While transporting the captured Hua Rui, Taizu’s younger brother, Zhao Guangyi (later Emperor Taizong) also gets enchanted by Hua Rui’s charm and tries to molest her but he fails.
Hua Rui is stuck in an awkward situation with these three men and their love. The first dropout is the romantic Meng Chang, who has outstanding literary talent but he’s weak and powerless – the Zhao brothers poison him to death. (However, Meng Chang appears in the play as a ghost from time to time.) Now Emperor Taizu can take Hua Rui as concubine, and Zhao Guangyi gets more and more jealous.
The weeping Hua Rui offers sacrifice to her deceased husband in the palace, and draws a portrait of Meng Chang. Zhao Guangyi, risking his own life sneaks into Hua Rui’s room and confesses his passionate love, he also admits the poisoning of Meng Chang. Hua Rui angrily rejects him, yet she doesn’t want him to get into trouble and hides Guangyi when the Emperor unexpectedly shows up.

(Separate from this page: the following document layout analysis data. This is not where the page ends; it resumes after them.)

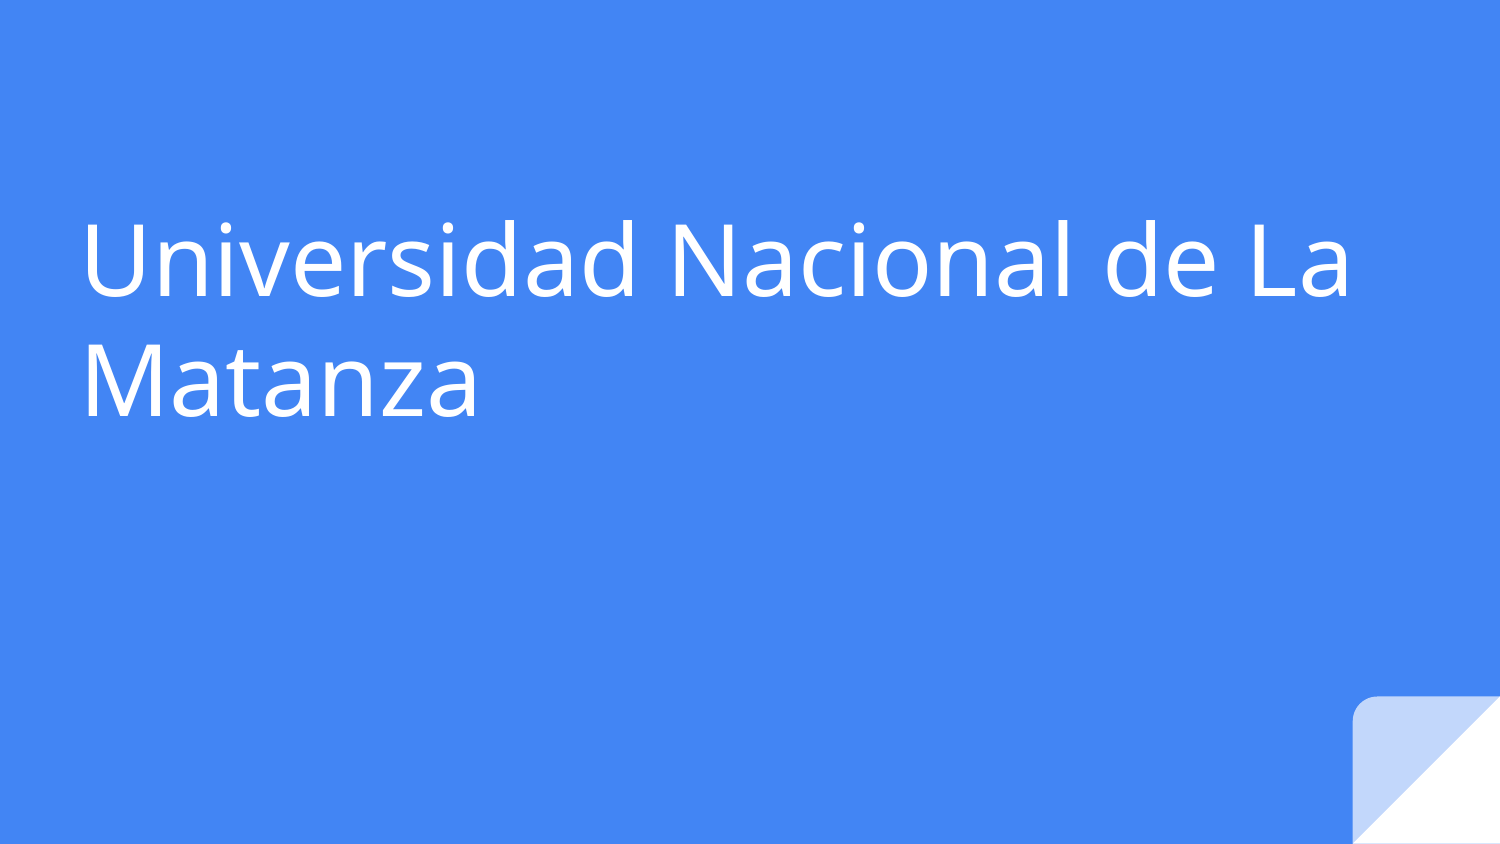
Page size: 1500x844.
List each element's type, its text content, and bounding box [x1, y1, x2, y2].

title Universidad Nacional de La Matanza [64, 298, 1413, 452]
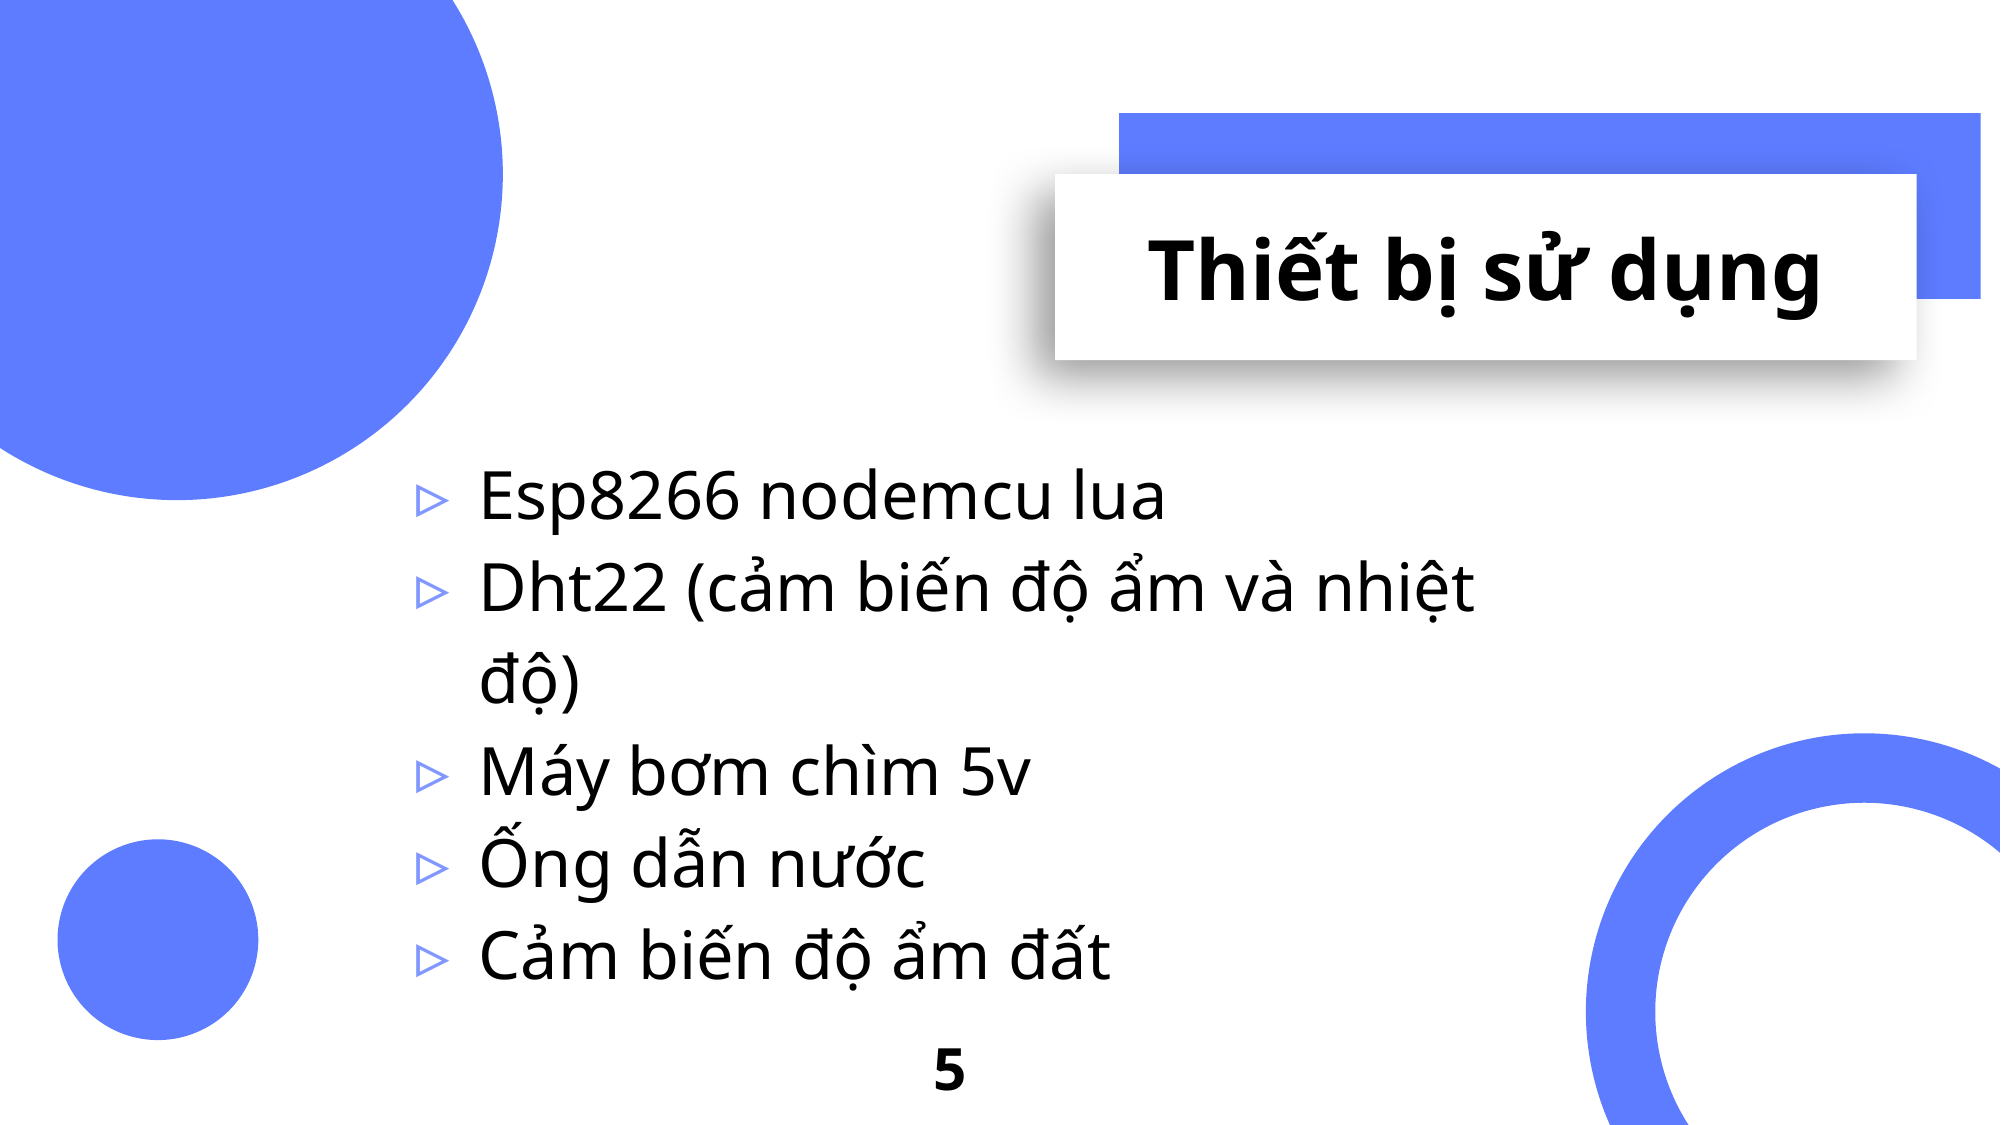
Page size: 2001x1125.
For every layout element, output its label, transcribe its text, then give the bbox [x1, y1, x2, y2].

text_box 5 [904, 1041, 995, 1125]
text_box Thiết bị sử dụng [1031, 155, 1941, 319]
text_box [56, 838, 260, 1042]
text_box [1584, 732, 2000, 1125]
text_box [0, 0, 504, 502]
text_box [1054, 319, 1918, 361]
text_box [1118, 112, 1982, 300]
text_box Esp8266 nodemcu lua Dht22 (cảm biến độ ẩm và nhiệt độ) Máy bơm chìm 5v Ống dẫn nước Cảm biến độ ẩm đất [403, 440, 1497, 1041]
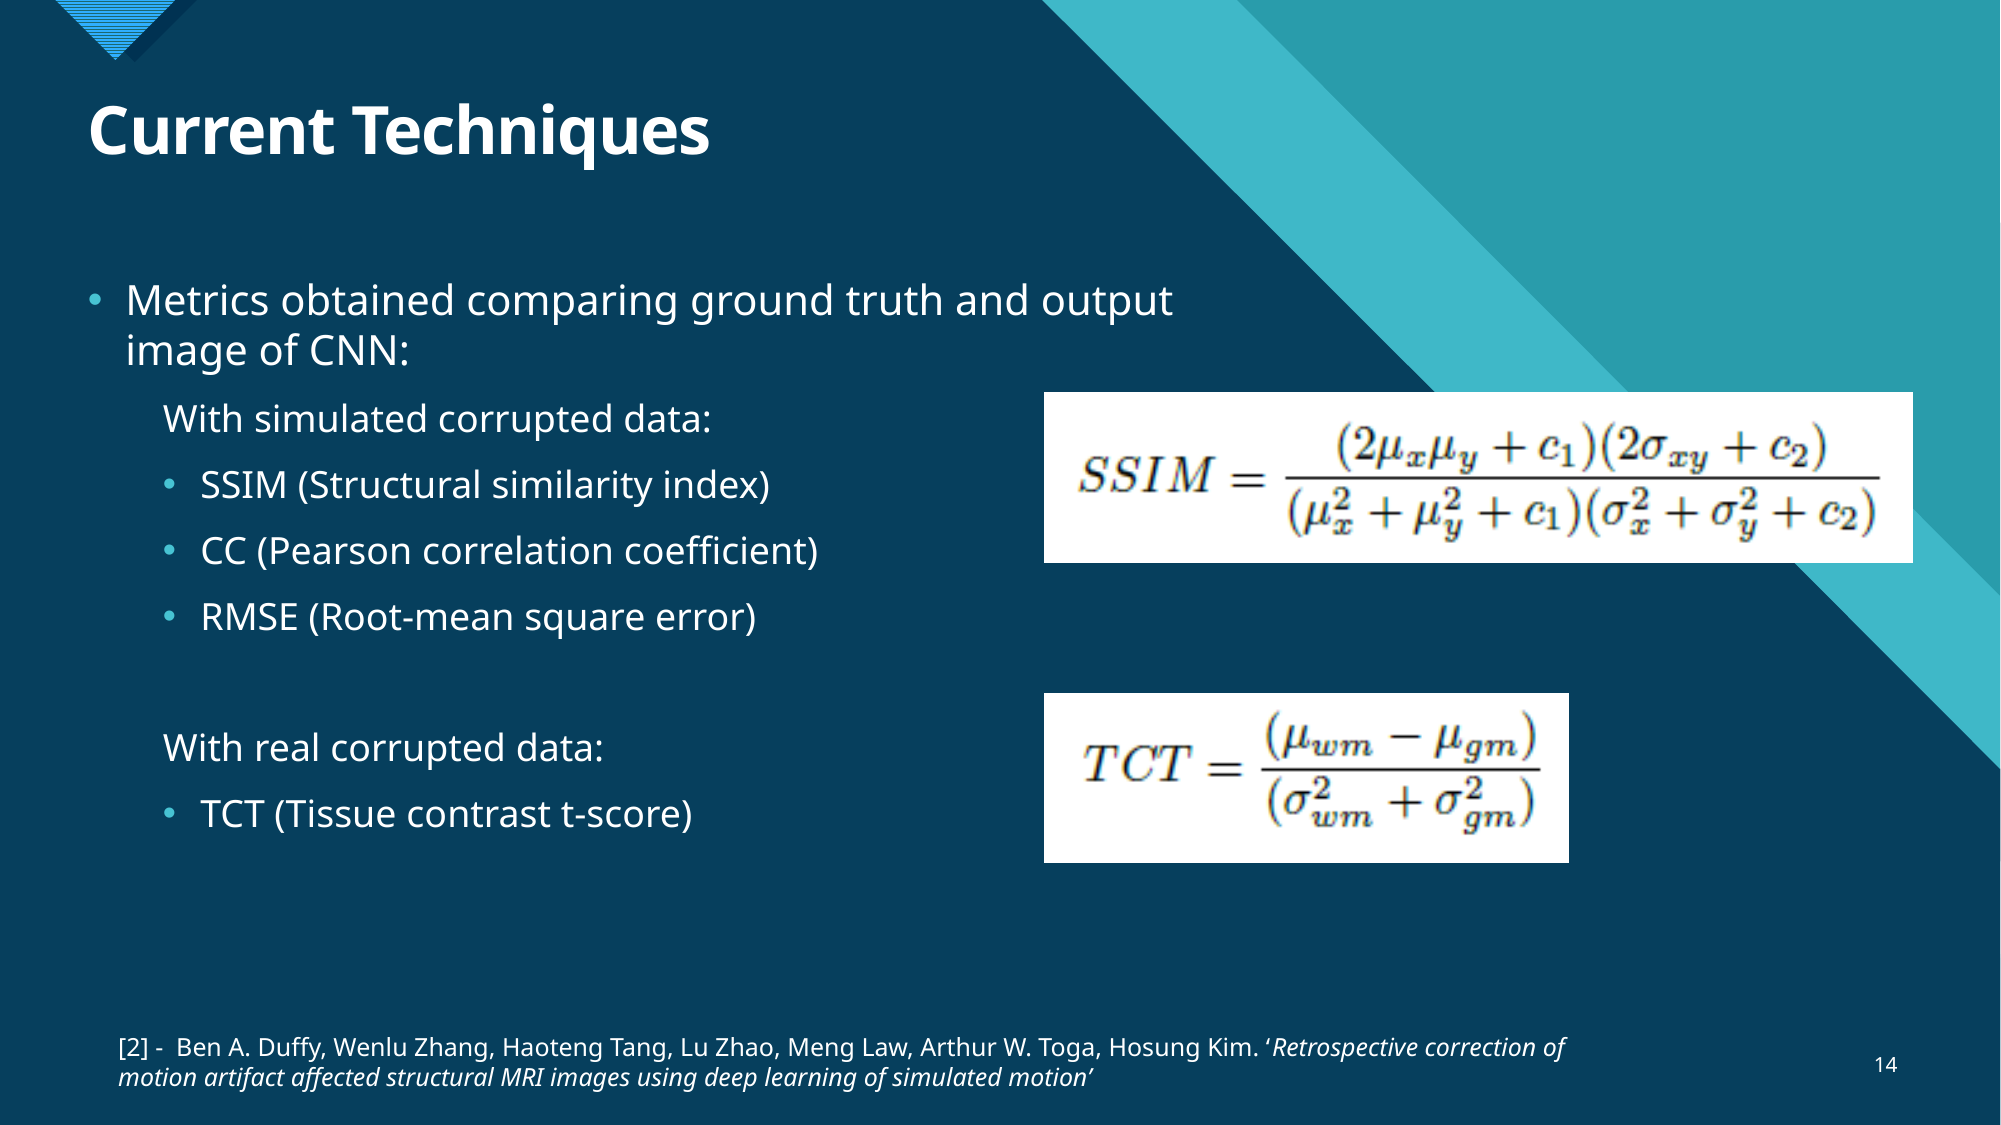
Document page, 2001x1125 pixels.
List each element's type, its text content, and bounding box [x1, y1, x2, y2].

Taizu suspects Hua Rui is hiding another man, but finally gives up on questioning and goes to sleep. In the other room, he sees Hua Rui’s painting, and assumes the young and handsome man on the portrait is Zhao Guangyi. The Emperor starts a lengthy lament about his own vanished youth (he removes his beard as if it were some kind of stage prop, definitely an unorthodox idea from the director), then demands the returning Hua Rui to explain who’s on the picture.
Hua Rui tells him it’s not Zhao Guangyi, but to admit it’s supposed to be Meng Chang is also a bad idea, so she cleverly fabricates a fairy tale about the god of Mount Qingcheng and defuses the conflict. Meng Chang’s ghost is also there, commenting on the story, the whole scene is somewhat surreal. The Emperor and Hua Rui part on good terms.
In the final scene, Hua Rui accompanies Zhao Kuangyin in the royal hunt, and an arrow shot by the jealous Zhao Guangyi mistakenly kills her.
While dying, she finally reveals her emotions towards all three men: marrying Zhao Kuangyin, grieving over Meng Chang, rejecting the illicit relationship with Zhao Guangyi – all were because of her insistence on self-esteem. Death is a real relief for Hua Rui, she finally can get rid of her self-esteem (pride?) and controversial emotions.
I read reviews on this play, and those confirmed the script was a bit shady and some details remained uncertain even for Chinese spectators who didn’t have to face the language barrier. Did the painting made by Hua Rui really resemble Zhao Guangyi, or just Emperor Taizu felt so? How is it possible that Hua Rui actually liked Zhao Guangyi? Maybe these question were left open intentionally, to let spectators draw their own conclusions. (?)
As understood by me, this play is a story of a vulnerable woman, struggling in an emotionally complicated situation. She cherishes the memory of Meng Chang because this is the morally correct behavior. She becomes Emperor Taizu’s consort to defend her integrity and dignity. Although she likes Zhao Guangyi, simply cannot melt into the arms of someone who repeatedly tried to violate her chastity and killed her previous lover. My impression was that Hua Rui was attached to all three in different ways; like an ordinary woman, she just wanted to love and be loved. Unfortunately she became a prisoner in this odd love rectangle of monarchs.
But don’t let yourself influenced by my review! This is just what this drama meant to me, maybe you’ll see a completely different Hua Rui.